- TASK REQUIREMENTS
Each line below should be retyped exactly, with no pictures.
:: SOURCE MATERIAL ::
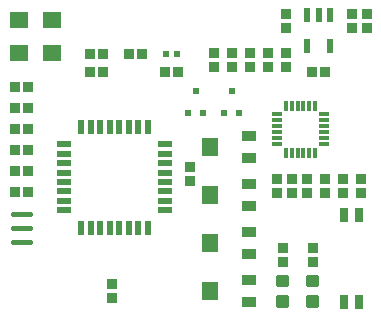
<source format=gtp>
G75*
%MOIN*%
%OFA0B0*%
%FSLAX25Y25*%
%IPPOS*%
%LPD*%
%AMOC8*
5,1,8,0,0,1.08239X$1,22.5*
%
%ADD10R,0.03346X0.03543*%
%ADD11R,0.03543X0.03346*%
%ADD12R,0.06299X0.05512*%
%ADD13C,0.01181*%
%ADD14R,0.05512X0.06299*%
%ADD15R,0.05118X0.03543*%
%ADD16R,0.03000X0.05000*%
%ADD17R,0.02362X0.02362*%
%ADD18R,0.05000X0.02200*%
%ADD19R,0.02200X0.05000*%
%ADD20R,0.02165X0.04724*%
%ADD21R,0.03346X0.01496*%
%ADD22R,0.01496X0.03346*%
%ADD23C,0.01772*%
%ADD24R,0.01969X0.02362*%
D10*
X0099819Y0081102D03*
X0104386Y0081102D03*
X0104386Y0088102D03*
X0099819Y0088102D03*
X0099819Y0095102D03*
X0104386Y0095102D03*
X0104386Y0102102D03*
X0099819Y0102102D03*
X0099819Y0109102D03*
X0104386Y0109102D03*
X0104386Y0116102D03*
X0099819Y0116102D03*
X0124819Y0121102D03*
X0129386Y0121102D03*
X0129386Y0127102D03*
X0124819Y0127102D03*
X0137819Y0127102D03*
X0142386Y0127102D03*
X0149819Y0121102D03*
X0154386Y0121102D03*
X0198819Y0121102D03*
X0203386Y0121102D03*
D11*
X0190102Y0122819D03*
X0184102Y0122819D03*
X0184102Y0127386D03*
X0190102Y0127386D03*
X0190102Y0135819D03*
X0190102Y0140386D03*
X0178102Y0127386D03*
X0172102Y0127386D03*
X0166102Y0127386D03*
X0166102Y0122819D03*
X0172102Y0122819D03*
X0178102Y0122819D03*
X0212102Y0135819D03*
X0212102Y0140386D03*
X0217102Y0140386D03*
X0217102Y0135819D03*
X0158102Y0089386D03*
X0158102Y0084819D03*
X0187102Y0085386D03*
X0192102Y0085386D03*
X0197102Y0085386D03*
X0203102Y0085386D03*
X0209102Y0085386D03*
X0209102Y0080819D03*
X0203102Y0080819D03*
X0197102Y0080819D03*
X0192102Y0080819D03*
X0187102Y0080819D03*
X0189102Y0062386D03*
X0189102Y0057819D03*
X0199102Y0057819D03*
X0199102Y0062386D03*
X0215102Y0080819D03*
X0215102Y0085386D03*
X0132102Y0050386D03*
X0132102Y0045819D03*
D12*
X0112102Y0127591D03*
X0101102Y0127591D03*
X0101102Y0138614D03*
X0112102Y0138614D03*
D13*
X0187724Y0052933D02*
X0190480Y0052933D01*
X0190480Y0050177D01*
X0187724Y0050177D01*
X0187724Y0052933D01*
X0187724Y0051357D02*
X0190480Y0051357D01*
X0190480Y0052537D02*
X0187724Y0052537D01*
X0187724Y0046028D02*
X0190480Y0046028D01*
X0190480Y0043272D01*
X0187724Y0043272D01*
X0187724Y0046028D01*
X0187724Y0044452D02*
X0190480Y0044452D01*
X0190480Y0045632D02*
X0187724Y0045632D01*
X0197724Y0046028D02*
X0200480Y0046028D01*
X0200480Y0043272D01*
X0197724Y0043272D01*
X0197724Y0046028D01*
X0197724Y0044452D02*
X0200480Y0044452D01*
X0200480Y0045632D02*
X0197724Y0045632D01*
X0197724Y0052933D02*
X0200480Y0052933D01*
X0200480Y0050177D01*
X0197724Y0050177D01*
X0197724Y0052933D01*
X0197724Y0051357D02*
X0200480Y0051357D01*
X0200480Y0052537D02*
X0197724Y0052537D01*
D14*
X0164803Y0048102D03*
X0164803Y0064102D03*
X0164803Y0080102D03*
X0164803Y0096102D03*
D15*
X0177992Y0092362D03*
X0177992Y0099843D03*
X0177992Y0083843D03*
X0177992Y0076362D03*
X0177992Y0067843D03*
X0177992Y0060362D03*
X0177992Y0051843D03*
X0177992Y0044362D03*
D16*
X0209602Y0044535D03*
X0214602Y0044535D03*
X0214602Y0073669D03*
X0209602Y0073669D03*
D17*
X0174661Y0107461D03*
X0169543Y0107461D03*
X0162661Y0107461D03*
X0157543Y0107461D03*
X0160102Y0114744D03*
X0172102Y0114744D03*
D18*
X0150002Y0097126D03*
X0150002Y0093976D03*
X0150002Y0090827D03*
X0150002Y0087677D03*
X0150002Y0084528D03*
X0150002Y0081378D03*
X0150002Y0078228D03*
X0150002Y0075079D03*
X0116202Y0075079D03*
X0116202Y0078228D03*
X0116202Y0081378D03*
X0116202Y0084528D03*
X0116202Y0087677D03*
X0116202Y0090827D03*
X0116202Y0093976D03*
X0116202Y0097126D03*
D19*
X0122079Y0103002D03*
X0125228Y0103002D03*
X0128378Y0103002D03*
X0131528Y0103002D03*
X0134677Y0103002D03*
X0137827Y0103002D03*
X0140976Y0103002D03*
X0144126Y0103002D03*
X0144126Y0069202D03*
X0140976Y0069202D03*
X0137827Y0069202D03*
X0134677Y0069202D03*
X0131528Y0069202D03*
X0128378Y0069202D03*
X0125228Y0069202D03*
X0122079Y0069202D03*
D20*
X0197362Y0129984D03*
X0204843Y0129984D03*
X0204843Y0140221D03*
X0201102Y0140221D03*
X0197362Y0140221D03*
D21*
X0202878Y0107024D03*
X0202878Y0105055D03*
X0202878Y0103087D03*
X0202878Y0101118D03*
X0202878Y0099150D03*
X0202878Y0097181D03*
X0187327Y0097181D03*
X0187327Y0099150D03*
X0187327Y0101118D03*
X0187327Y0103087D03*
X0187327Y0105055D03*
X0187327Y0107024D03*
D22*
X0190181Y0109878D03*
X0192150Y0109878D03*
X0194118Y0109878D03*
X0196087Y0109878D03*
X0198055Y0109878D03*
X0200024Y0109878D03*
X0200024Y0094327D03*
X0198055Y0094327D03*
X0196087Y0094327D03*
X0194118Y0094327D03*
X0192150Y0094327D03*
X0190181Y0094327D03*
D23*
X0104966Y0064378D02*
X0099238Y0064378D01*
X0099238Y0069102D02*
X0104966Y0069102D01*
X0104966Y0073827D02*
X0099238Y0073827D01*
D24*
X0150134Y0127102D03*
X0154071Y0127102D03*
M02*

</source>
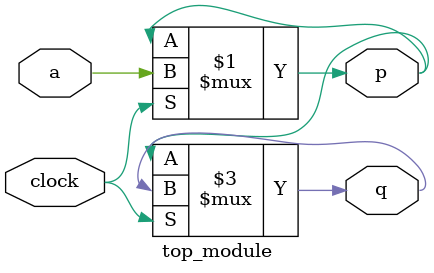
<source format=v>
module top_module (
    input clock,
    input a,
    output p,
    output q);

    assign p = clock ? a : p;
    assign q = !clock ? p : q;

endmodule

</source>
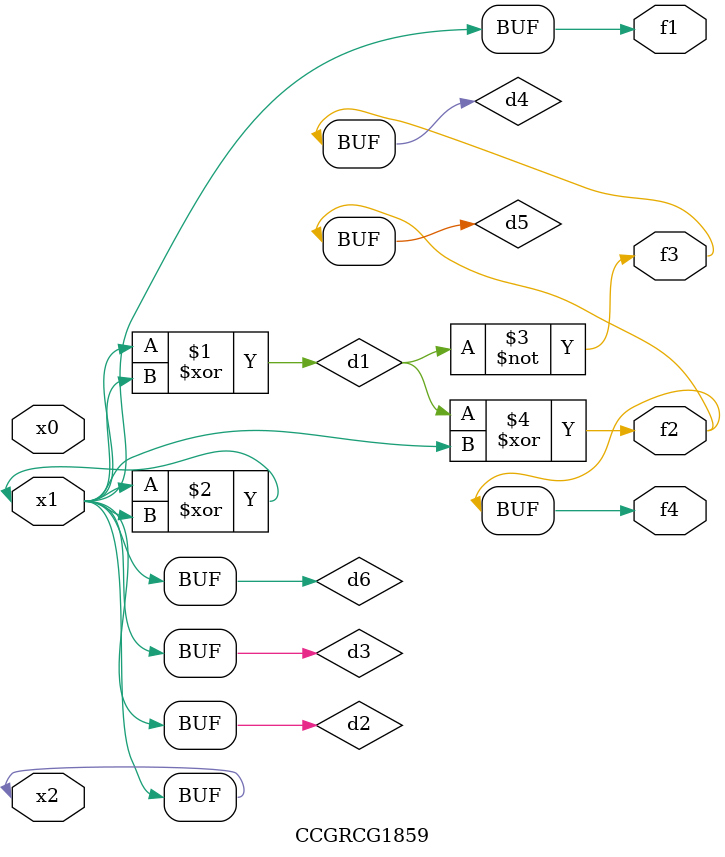
<source format=v>
module CCGRCG1859(
	input x0, x1, x2,
	output f1, f2, f3, f4
);

	wire d1, d2, d3, d4, d5, d6;

	xor (d1, x1, x2);
	buf (d2, x1, x2);
	xor (d3, x1, x2);
	nor (d4, d1);
	xor (d5, d1, d2);
	buf (d6, d2, d3);
	assign f1 = d6;
	assign f2 = d5;
	assign f3 = d4;
	assign f4 = d5;
endmodule

</source>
:::
- YOUR SOLUTION
<source format=gtp>
G75*
%MOIN*%
%OFA0B0*%
%FSLAX25Y25*%
%IPPOS*%
%LPD*%
%AMOC8*
5,1,8,0,0,1.08239X$1,22.5*
%
%ADD10R,0.03346X0.03543*%
%ADD11R,0.03543X0.03346*%
%ADD12R,0.06299X0.05512*%
%ADD13C,0.01181*%
%ADD14R,0.05512X0.06299*%
%ADD15R,0.05118X0.03543*%
%ADD16R,0.03000X0.05000*%
%ADD17R,0.02362X0.02362*%
%ADD18R,0.05000X0.02200*%
%ADD19R,0.02200X0.05000*%
%ADD20R,0.02165X0.04724*%
%ADD21R,0.03346X0.01496*%
%ADD22R,0.01496X0.03346*%
%ADD23C,0.01772*%
%ADD24R,0.01969X0.02362*%
D10*
X0099819Y0081102D03*
X0104386Y0081102D03*
X0104386Y0088102D03*
X0099819Y0088102D03*
X0099819Y0095102D03*
X0104386Y0095102D03*
X0104386Y0102102D03*
X0099819Y0102102D03*
X0099819Y0109102D03*
X0104386Y0109102D03*
X0104386Y0116102D03*
X0099819Y0116102D03*
X0124819Y0121102D03*
X0129386Y0121102D03*
X0129386Y0127102D03*
X0124819Y0127102D03*
X0137819Y0127102D03*
X0142386Y0127102D03*
X0149819Y0121102D03*
X0154386Y0121102D03*
X0198819Y0121102D03*
X0203386Y0121102D03*
D11*
X0190102Y0122819D03*
X0184102Y0122819D03*
X0184102Y0127386D03*
X0190102Y0127386D03*
X0190102Y0135819D03*
X0190102Y0140386D03*
X0178102Y0127386D03*
X0172102Y0127386D03*
X0166102Y0127386D03*
X0166102Y0122819D03*
X0172102Y0122819D03*
X0178102Y0122819D03*
X0212102Y0135819D03*
X0212102Y0140386D03*
X0217102Y0140386D03*
X0217102Y0135819D03*
X0158102Y0089386D03*
X0158102Y0084819D03*
X0187102Y0085386D03*
X0192102Y0085386D03*
X0197102Y0085386D03*
X0203102Y0085386D03*
X0209102Y0085386D03*
X0209102Y0080819D03*
X0203102Y0080819D03*
X0197102Y0080819D03*
X0192102Y0080819D03*
X0187102Y0080819D03*
X0189102Y0062386D03*
X0189102Y0057819D03*
X0199102Y0057819D03*
X0199102Y0062386D03*
X0215102Y0080819D03*
X0215102Y0085386D03*
X0132102Y0050386D03*
X0132102Y0045819D03*
D12*
X0112102Y0127591D03*
X0101102Y0127591D03*
X0101102Y0138614D03*
X0112102Y0138614D03*
D13*
X0187724Y0052933D02*
X0190480Y0052933D01*
X0190480Y0050177D01*
X0187724Y0050177D01*
X0187724Y0052933D01*
X0187724Y0051357D02*
X0190480Y0051357D01*
X0190480Y0052537D02*
X0187724Y0052537D01*
X0187724Y0046028D02*
X0190480Y0046028D01*
X0190480Y0043272D01*
X0187724Y0043272D01*
X0187724Y0046028D01*
X0187724Y0044452D02*
X0190480Y0044452D01*
X0190480Y0045632D02*
X0187724Y0045632D01*
X0197724Y0046028D02*
X0200480Y0046028D01*
X0200480Y0043272D01*
X0197724Y0043272D01*
X0197724Y0046028D01*
X0197724Y0044452D02*
X0200480Y0044452D01*
X0200480Y0045632D02*
X0197724Y0045632D01*
X0197724Y0052933D02*
X0200480Y0052933D01*
X0200480Y0050177D01*
X0197724Y0050177D01*
X0197724Y0052933D01*
X0197724Y0051357D02*
X0200480Y0051357D01*
X0200480Y0052537D02*
X0197724Y0052537D01*
D14*
X0164803Y0048102D03*
X0164803Y0064102D03*
X0164803Y0080102D03*
X0164803Y0096102D03*
D15*
X0177992Y0092362D03*
X0177992Y0099843D03*
X0177992Y0083843D03*
X0177992Y0076362D03*
X0177992Y0067843D03*
X0177992Y0060362D03*
X0177992Y0051843D03*
X0177992Y0044362D03*
D16*
X0209602Y0044535D03*
X0214602Y0044535D03*
X0214602Y0073669D03*
X0209602Y0073669D03*
D17*
X0174661Y0107461D03*
X0169543Y0107461D03*
X0162661Y0107461D03*
X0157543Y0107461D03*
X0160102Y0114744D03*
X0172102Y0114744D03*
D18*
X0150002Y0097126D03*
X0150002Y0093976D03*
X0150002Y0090827D03*
X0150002Y0087677D03*
X0150002Y0084528D03*
X0150002Y0081378D03*
X0150002Y0078228D03*
X0150002Y0075079D03*
X0116202Y0075079D03*
X0116202Y0078228D03*
X0116202Y0081378D03*
X0116202Y0084528D03*
X0116202Y0087677D03*
X0116202Y0090827D03*
X0116202Y0093976D03*
X0116202Y0097126D03*
D19*
X0122079Y0103002D03*
X0125228Y0103002D03*
X0128378Y0103002D03*
X0131528Y0103002D03*
X0134677Y0103002D03*
X0137827Y0103002D03*
X0140976Y0103002D03*
X0144126Y0103002D03*
X0144126Y0069202D03*
X0140976Y0069202D03*
X0137827Y0069202D03*
X0134677Y0069202D03*
X0131528Y0069202D03*
X0128378Y0069202D03*
X0125228Y0069202D03*
X0122079Y0069202D03*
D20*
X0197362Y0129984D03*
X0204843Y0129984D03*
X0204843Y0140221D03*
X0201102Y0140221D03*
X0197362Y0140221D03*
D21*
X0202878Y0107024D03*
X0202878Y0105055D03*
X0202878Y0103087D03*
X0202878Y0101118D03*
X0202878Y0099150D03*
X0202878Y0097181D03*
X0187327Y0097181D03*
X0187327Y0099150D03*
X0187327Y0101118D03*
X0187327Y0103087D03*
X0187327Y0105055D03*
X0187327Y0107024D03*
D22*
X0190181Y0109878D03*
X0192150Y0109878D03*
X0194118Y0109878D03*
X0196087Y0109878D03*
X0198055Y0109878D03*
X0200024Y0109878D03*
X0200024Y0094327D03*
X0198055Y0094327D03*
X0196087Y0094327D03*
X0194118Y0094327D03*
X0192150Y0094327D03*
X0190181Y0094327D03*
D23*
X0104966Y0064378D02*
X0099238Y0064378D01*
X0099238Y0069102D02*
X0104966Y0069102D01*
X0104966Y0073827D02*
X0099238Y0073827D01*
D24*
X0150134Y0127102D03*
X0154071Y0127102D03*
M02*

</source>
<source format=v>
module top_module (
    input clock,
    input a,
    output p,
    output q);

    assign p = clock ? a : p;
    assign q = !clock ? p : q;

endmodule

</source>
<source format=v>
module CCGRCG1859(
	input x0, x1, x2,
	output f1, f2, f3, f4
);

	wire d1, d2, d3, d4, d5, d6;

	xor (d1, x1, x2);
	buf (d2, x1, x2);
	xor (d3, x1, x2);
	nor (d4, d1);
	xor (d5, d1, d2);
	buf (d6, d2, d3);
	assign f1 = d6;
	assign f2 = d5;
	assign f3 = d4;
	assign f4 = d5;
endmodule

</source>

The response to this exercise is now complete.